━━━ Provided records ━━━

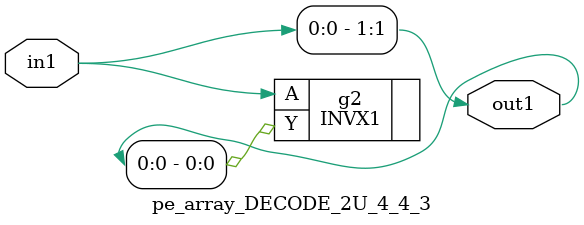
<source format=v>
`timescale 1ps / 1ps


module pe_array_DECODE_2U_4_4_3(in1, out1);
  input in1;
  output [1:0] out1;
  wire in1;
  wire [1:0] out1;
  assign out1[1] = in1;
  INVX1 g2(.A (in1), .Y (out1[0]));
endmodule



</source>
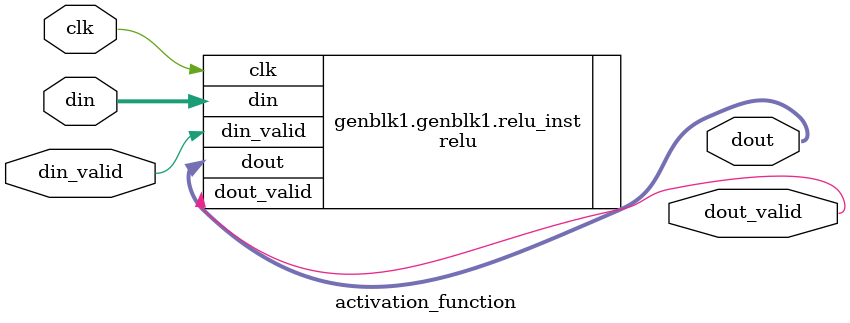
<source format=v>
`default_nettype none
`ifndef _ACT_
    `define _ACT_
    `include "/home/seba/Workspace/verilog_codes/dev/nn/neuron_v3/activation/relu/relu.v"
    `include "/home/seba/Workspace/verilog_codes/dev/nn/neuron_v3/activation/sigmoid/sigmoid.v"
`endif

module activation_function #(
    parameter DIN_WIDTH = 16,
    parameter DIN_INT = 2,
    parameter DOUT_WIDTH = 8,
    parameter DOUT_INT = 4,
    parameter ACTIVATION_TYPE = "relu",
    parameter FILENAME = "/home/seba/Workspace/verilog_codes/dev/nn/neuron_v3/activation/sigmoid_hex.mem"
) (
    input wire clk,
    input wire [DIN_WIDTH-1:0] din,
    input wire din_valid,
    output wire [DOUT_WIDTH-1:0] dout,
    output wire dout_valid
);

generate 
if(ACTIVATION_TYPE == "sigmoid")begin
    sigmoid #(
        .DOUT_WIDTH(DOUT_WIDTH),
        .DUOT_INT(DUOT_INT),
        .DIN_WIDTH(DIN_WIDTH),
        .DIN_INT(DIN_INT),
        .FILENAME(FILENAME)
    ) sigmoid_inst (
        .clk(clk),
        .din(din),
        .din_valid(din_valid),
        .dout(dout),
        .dout_valid(dout_valid)
    );
end
else if(ACTIVATION_TYPE=="relu")begin
relu #(
    .DIN_WIDTH(DIN_WIDTH),
    .DIN_INT(DIN_INT),
    .DOUT_WIDTH(DOUT_WIDTH),
    .DOUT_INT(DOUT_INT)
) relu_inst (
    .clk(clk),
    .din(din),
    .din_valid(din_valid),
    .dout(dout),
    .dout_valid(dout_valid)
);

end


endgenerate



endmodule

</source>
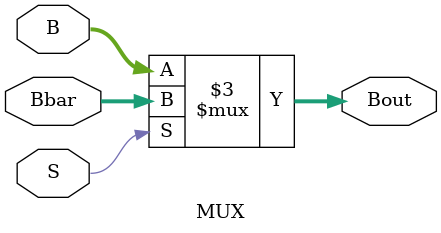
<source format=sv>
`timescale 1ns / 1ps


module MUX(
    input [5:0]B, //non negated B input
    input [5:0]Bbar, //negated B input
    input S, //select for mux
    output logic [5:0]Bout
  
    );
    
    always_comb
    begin
    if(S)
        Bout = Bbar;
    else
        Bout = B;
    end           
endmodule

</source>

━━━

What is needed is a verbatim copy of every entry, with the pictures omitted.

<source format=v>
`timescale 1ps / 1ps


module pe_array_DECODE_2U_4_4_3(in1, out1);
  input in1;
  output [1:0] out1;
  wire in1;
  wire [1:0] out1;
  assign out1[1] = in1;
  INVX1 g2(.A (in1), .Y (out1[0]));
endmodule



</source>
<source format=v>
`default_nettype none
`ifndef _ACT_
    `define _ACT_
    `include "/home/seba/Workspace/verilog_codes/dev/nn/neuron_v3/activation/relu/relu.v"
    `include "/home/seba/Workspace/verilog_codes/dev/nn/neuron_v3/activation/sigmoid/sigmoid.v"
`endif

module activation_function #(
    parameter DIN_WIDTH = 16,
    parameter DIN_INT = 2,
    parameter DOUT_WIDTH = 8,
    parameter DOUT_INT = 4,
    parameter ACTIVATION_TYPE = "relu",
    parameter FILENAME = "/home/seba/Workspace/verilog_codes/dev/nn/neuron_v3/activation/sigmoid_hex.mem"
) (
    input wire clk,
    input wire [DIN_WIDTH-1:0] din,
    input wire din_valid,
    output wire [DOUT_WIDTH-1:0] dout,
    output wire dout_valid
);

generate 
if(ACTIVATION_TYPE == "sigmoid")begin
    sigmoid #(
        .DOUT_WIDTH(DOUT_WIDTH),
        .DUOT_INT(DUOT_INT),
        .DIN_WIDTH(DIN_WIDTH),
        .DIN_INT(DIN_INT),
        .FILENAME(FILENAME)
    ) sigmoid_inst (
        .clk(clk),
        .din(din),
        .din_valid(din_valid),
        .dout(dout),
        .dout_valid(dout_valid)
    );
end
else if(ACTIVATION_TYPE=="relu")begin
relu #(
    .DIN_WIDTH(DIN_WIDTH),
    .DIN_INT(DIN_INT),
    .DOUT_WIDTH(DOUT_WIDTH),
    .DOUT_INT(DOUT_INT)
) relu_inst (
    .clk(clk),
    .din(din),
    .din_valid(din_valid),
    .dout(dout),
    .dout_valid(dout_valid)
);

end


endgenerate



endmodule

</source>
<source format=sv>
`timescale 1ns / 1ps


module MUX(
    input [5:0]B, //non negated B input
    input [5:0]Bbar, //negated B input
    input S, //select for mux
    output logic [5:0]Bout
  
    );
    
    always_comb
    begin
    if(S)
        Bout = Bbar;
    else
        Bout = B;
    end           
endmodule

</source>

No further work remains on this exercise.